Brett MacLean is back in hockey a year after it nearly took his life. His NHL dream is dead, but his love of the game lives on.
By Carrie Oehm
Brett MacLean is thankful he can still step foot in a hockey rink, even if he can’t skate on the ice. Starting this season, he will be behind the bench as an assistant coach for the University of Waterloo men’s team. It’s a welcomed opportunity to stay around the game for the former budding NHL prospect who had his big-league dream taken away and nearly lost his life in the process.
In the summer of 2012, MacLean was coming off a 25-goal season in the American League and working toward a full-time spot with the Phoenix Coyotes. One night he joined friends in Owen Sound, Ont., for a pickup game. Without warning, with no history of heart disease and with nothing but positive feedback from testing done at various pro camps, he experienced a sudden cardiac arrest.

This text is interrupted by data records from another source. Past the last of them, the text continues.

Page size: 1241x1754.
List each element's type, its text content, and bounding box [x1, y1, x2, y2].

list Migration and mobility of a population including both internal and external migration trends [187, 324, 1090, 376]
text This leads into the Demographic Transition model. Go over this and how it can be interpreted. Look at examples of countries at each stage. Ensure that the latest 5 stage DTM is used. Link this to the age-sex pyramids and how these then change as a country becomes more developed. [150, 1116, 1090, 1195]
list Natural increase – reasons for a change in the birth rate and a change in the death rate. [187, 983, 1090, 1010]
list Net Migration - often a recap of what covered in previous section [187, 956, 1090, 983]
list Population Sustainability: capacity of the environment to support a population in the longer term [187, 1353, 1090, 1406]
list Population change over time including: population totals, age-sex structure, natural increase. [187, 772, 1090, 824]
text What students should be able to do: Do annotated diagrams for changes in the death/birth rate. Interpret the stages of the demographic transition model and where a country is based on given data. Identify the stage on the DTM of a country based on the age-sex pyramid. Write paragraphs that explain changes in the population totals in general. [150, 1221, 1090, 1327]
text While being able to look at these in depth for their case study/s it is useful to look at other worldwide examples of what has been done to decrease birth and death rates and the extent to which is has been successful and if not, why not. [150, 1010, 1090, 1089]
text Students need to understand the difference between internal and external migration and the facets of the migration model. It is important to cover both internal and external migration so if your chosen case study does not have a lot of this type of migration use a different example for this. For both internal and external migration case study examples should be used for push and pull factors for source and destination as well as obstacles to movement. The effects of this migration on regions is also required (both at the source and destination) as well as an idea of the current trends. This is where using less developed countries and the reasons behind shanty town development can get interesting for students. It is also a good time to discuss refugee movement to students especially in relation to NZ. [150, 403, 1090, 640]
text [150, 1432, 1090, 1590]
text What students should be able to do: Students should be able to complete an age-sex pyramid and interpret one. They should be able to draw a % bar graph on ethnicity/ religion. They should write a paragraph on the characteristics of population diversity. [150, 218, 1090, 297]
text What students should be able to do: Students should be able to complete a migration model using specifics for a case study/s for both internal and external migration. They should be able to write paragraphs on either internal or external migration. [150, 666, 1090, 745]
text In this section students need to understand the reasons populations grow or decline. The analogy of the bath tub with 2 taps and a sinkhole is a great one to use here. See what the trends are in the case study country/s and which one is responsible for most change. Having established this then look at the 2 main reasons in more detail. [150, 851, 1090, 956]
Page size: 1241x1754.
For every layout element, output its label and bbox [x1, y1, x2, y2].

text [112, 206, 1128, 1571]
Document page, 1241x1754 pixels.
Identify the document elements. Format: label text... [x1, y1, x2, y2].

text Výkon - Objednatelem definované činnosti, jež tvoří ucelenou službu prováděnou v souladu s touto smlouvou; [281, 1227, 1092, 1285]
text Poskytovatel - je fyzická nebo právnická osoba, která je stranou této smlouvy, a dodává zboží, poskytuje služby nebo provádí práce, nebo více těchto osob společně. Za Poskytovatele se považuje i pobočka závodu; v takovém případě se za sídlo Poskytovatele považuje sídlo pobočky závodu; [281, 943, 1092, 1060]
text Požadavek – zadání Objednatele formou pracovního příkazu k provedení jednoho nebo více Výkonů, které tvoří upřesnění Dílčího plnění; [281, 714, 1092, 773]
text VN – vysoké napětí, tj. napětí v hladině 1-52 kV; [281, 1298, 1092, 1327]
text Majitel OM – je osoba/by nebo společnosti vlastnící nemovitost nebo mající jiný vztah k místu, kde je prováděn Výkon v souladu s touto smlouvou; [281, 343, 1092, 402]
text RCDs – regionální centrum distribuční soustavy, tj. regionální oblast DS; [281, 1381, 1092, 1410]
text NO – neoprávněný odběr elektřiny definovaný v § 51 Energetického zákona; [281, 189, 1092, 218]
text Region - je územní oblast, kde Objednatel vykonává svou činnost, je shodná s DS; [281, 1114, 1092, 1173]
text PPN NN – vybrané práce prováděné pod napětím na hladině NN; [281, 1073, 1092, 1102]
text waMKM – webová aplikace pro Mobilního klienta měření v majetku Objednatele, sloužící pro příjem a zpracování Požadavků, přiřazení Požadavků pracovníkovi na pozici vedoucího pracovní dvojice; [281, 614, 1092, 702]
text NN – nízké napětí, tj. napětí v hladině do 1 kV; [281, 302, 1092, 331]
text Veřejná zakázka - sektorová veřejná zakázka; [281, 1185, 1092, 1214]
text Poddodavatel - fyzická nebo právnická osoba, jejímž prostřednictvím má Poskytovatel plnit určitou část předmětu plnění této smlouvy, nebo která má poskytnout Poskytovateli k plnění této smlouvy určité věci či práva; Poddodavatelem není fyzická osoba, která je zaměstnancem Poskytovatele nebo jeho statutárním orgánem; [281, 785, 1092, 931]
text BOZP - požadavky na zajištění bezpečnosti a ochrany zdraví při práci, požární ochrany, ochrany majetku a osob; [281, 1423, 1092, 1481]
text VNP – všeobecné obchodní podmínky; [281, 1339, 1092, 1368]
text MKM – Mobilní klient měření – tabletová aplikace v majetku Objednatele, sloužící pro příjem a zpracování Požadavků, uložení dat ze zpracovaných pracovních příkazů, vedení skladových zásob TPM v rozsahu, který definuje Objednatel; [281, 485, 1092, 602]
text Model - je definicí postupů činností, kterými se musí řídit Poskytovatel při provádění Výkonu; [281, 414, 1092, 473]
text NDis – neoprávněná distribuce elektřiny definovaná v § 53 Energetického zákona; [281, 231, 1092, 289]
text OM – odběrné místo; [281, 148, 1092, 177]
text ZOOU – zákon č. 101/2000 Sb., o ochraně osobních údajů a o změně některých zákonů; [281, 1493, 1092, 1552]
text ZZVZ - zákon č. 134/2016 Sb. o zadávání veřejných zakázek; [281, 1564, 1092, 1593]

Fortunately for MacLean, two fellow players, Jason Silverthorn and Jason Gallagher, reacted immediately and performed CPR until local firefighter Jay Forslund could retrieve the arena’s automatic external defibrillator (AED) and shock him back to life. Paramedics arrived to the scene and MacLean was immediately airlifted to a hospital in London, Ont.
A few days later, he woke up from a medically induced coma accompanied by news that something he had devoted his entire life to, and had wanted since he could skate, was out of the question: his professional hockey career was finished. But the most important news he received that day was that he was alive. The survival rate in Canada for out-of-hospital cardiac arrests is only about five percent. To this day, doctors aren’t sure what caused the cardiac arrest and now MacLean has an implantable cardiac defibrillator (ICD) in his chest, which monitors his heart for abnormalities and prevents him from participating in contact sports.
MacLean was devastated, but with support from his family he has started to move forward with his life.
“I did get down on the situation at the beginning,” he says. “It was tough to take. I have tried very hard to focus on the positives and not dwell on the negatives. There are lots of things I wouldn’t have done, people I wouldn’t have met and experiences I wouldn’t have had without going through this. I am happy with where my life is today and wouldn’t change that.”
That includes furthering his education at the University of Waterloo, where after his recovery MacLean enrolled in classes prior to being named an assistant coach. He’s also become a spokesperson for the Heart and Stroke Foundation, telling his story around the country and emphasizing the importance of CPR and AED’s, as well as limiting the risk of heart disease. MacLean even created a charity event called Bar Down For Heart and Stroke, a ball hockey tournament in Port Elgin, Ont., that promotes AED awareness and raises funds for the Heart and Stroke Foundation.
Still only 24, MacLean wonders what could have been. He had charisma on and off the ice and life looked promising.
“I felt very confident my future in hockey would be very bright,” MacLean said. “I believed I was on the right track to make the NHL and be a professional hockey player for a long time. I didn’t really consider a Plan B at the time because you kind of get caught up in making the NHL and that’s where your focus is.”
MacLean says he feels very lucky to have gotten the opportunity to play in the OHL, to have been drafted into the NHL and to have played 18 games in the league for Winnipeg and Phoenix, where he scored his first goal in his debut. “It may have not been as long as I had hoped for,” he said, “but it is something no one can ever take away from me.”